Manning School Undergrads Join Dean at IMA Conference in Austin

Five students in blue polo shirts pose with a woman in a roof in downtown Austin Image by courtesy

Manning School of Business Dean Sandra Richtermeyer was joined by students, from left, Heer Patel, Marc-Antoine Belmudes, David Levine, Jessica Cobleigh and Sarah Curley at the IMA's annual conference in Austin, Texas, 

By Ed Brennen

Five Manning School of Business undergraduate accounting students learned from — and networked with — industry professionals from around the world at the recent Institute of Management Accountants (IMA) annual conference in Austin, Texas.

Students Marc-Antoine Belmudes, Jessica Cobleigh, Sarah Curley, David Levine and Heer Patel joined Dean of Business Sandra Richtermeyer at the four-day accounting and finance conference. Richtermeyer is former global chair of the board (and current board member) of IMA, an association of more than 140,000 accountants and financial professionals from over 140 countries.

“There were so many people from all over the world, and hearing everyone’s experiences was very valuable as I begin navigating my career in accounting,” says Curley, a rising junior from Salem, Massachusetts.
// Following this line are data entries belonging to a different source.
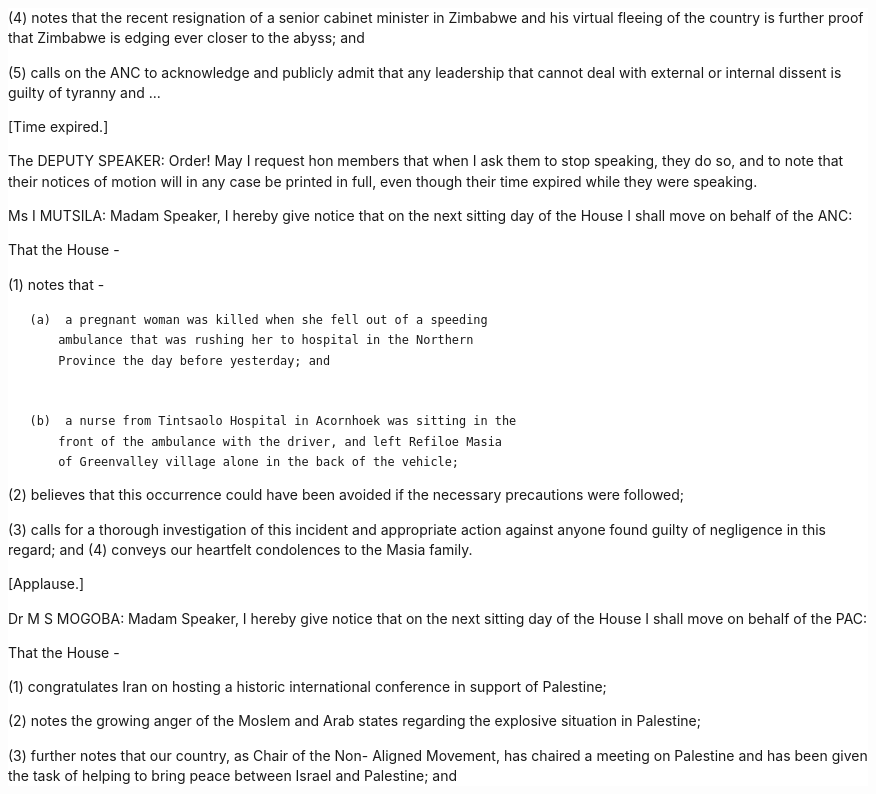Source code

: 
  (4) notes that the recent resignation of a senior cabinet minister in
       Zimbabwe and his virtual fleeing of the country is further proof that
       Zimbabwe is edging ever closer to the abyss; and


  (5) calls on the ANC to acknowledge and publicly admit that any
       leadership that cannot deal with external or internal dissent is
       guilty of tyranny and ...

[Time expired.]

The DEPUTY SPEAKER: Order! May I request hon members that when I ask them
to stop speaking, they do so, and to note that their notices of motion will
in any case be printed in full, even though their time expired while they
were speaking.

Ms I MUTSILA: Madam Speaker, I hereby give notice that on the next sitting
day of the House I shall move on behalf of the ANC:


  That the House -


  (1) notes that -


       (a)  a pregnant woman was killed when she fell out of a speeding
           ambulance that was rushing her to hospital in the Northern
           Province the day before yesterday; and


       (b)  a nurse from Tintsaolo Hospital in Acornhoek was sitting in the
           front of the ambulance with the driver, and left Refiloe Masia
           of Greenvalley village alone in the back of the vehicle;


  (2) believes that this occurrence could have been avoided if the
       necessary precautions were followed;


  (3) calls for a thorough investigation of this incident and appropriate
       action against anyone found guilty of negligence in this regard; and
  (4) conveys our heartfelt condolences to the Masia family.

[Applause.]

Dr M S MOGOBA: Madam Speaker, I hereby give notice that on the next sitting
day of the House I shall move on behalf of the PAC:


  That the House -


  (1) congratulates Iran on hosting a historic international conference in
       support of Palestine;


  (2) notes the growing anger of the Moslem and Arab states regarding the
       explosive situation in Palestine;


  (3) further notes that our country, as Chair of the Non- Aligned
       Movement, has chaired a meeting on Palestine and has been given the
       task of helping to bring peace between Israel and Palestine; and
In addition to learning about scholarship opportunities and the benefits of a Certified Management Accountant (CMA) certification, Curley discovered that she’s “very interested in exploring forensic accounting as a possible future career.”

Patel, a senior from Lowell, says the conference stoked her interest in accounting information systems as she looks ahead to graduate school.

“My biggest takeaway is that accounting and finance are evolving in the way we perform duties. It is no longer about using traditional methods, but rather integrating technology and software to get the job done in a timely manner,” she says. “Now, I am considering my future graduate plans surrounding skills and knowledge necessary for the industry today.”

As a nontraditional student who returned to school after having a daughter, Cobleigh says one of her fears was that she wouldn’t have time to add an internship experience to her résumé.
Five students - three women and two men - pose for a photo in front of an IMA 2022 sign Image by courtesy
Business students, from left, Marc-Antoine Belmudes, Heer Patel, Jessica Cobleigh, Sarah Curley and David Levine networked with industry professionals at the IMA conference.

“I spoke with so many people at the conference who helped me see that I already have my worth, that some of my experience is through parenthood and being a Girl Scout leader for 12 girls. I just have to make sure that I market myself in a way that shows I do have value,” says the rising junior from Pepperell, Massachusetts.

Cobleigh left the conference with a mentorship connection — and an invitation from a group of women students at a university in Mexico City to give a virtual talk this fall about her college journey.
“Just to be asked to speak to other students is life-changing,” she says. “It tells me I’m doing something right.”

All five students had attended the IMA Northeast Regional Council Student and Professional Leadership Conference, hosted by the Manning School in April at the UMass Lowell Inn & Conference Center. There, Richtermeyer offered them the opportunity to attend the conference in Austin, which was funded by the Manning School’s recently created endowed deanship

Traveling to Austin took some doing for Belmudes, an international student from France who had already returned to his home on the Mediterranean island of Corsica for the summer.

“But it was worth it,” the rising sophomore says. “The conference was a great way to meet new people and learn about accounting in the U.S., which is different from France. The work culture is something I need to learn.” 

Levine, a rising senior from Stoneham, Massachusetts, says it was motivating to hear such valuable advice from “CFOs of notable companies, controllers and industry experts.”

While Manning School students have attended past IMA Student Leadership Conferences, such as the one at the ICC, this is the first time they have attended its annual conference.

“It’s a wonderful opportunity for them to see what a real professional conference is like,” Richtermeyer says. “I've been going to this conference for over 20 years, and to see it through their lens was a great experience.”

Patel and her peers were grateful to Richtermeyer for making the experience possible.

“No matter where we go, she wants students to be front and center, because she truly believes that the next generation is the future of the workforce,” Patel says.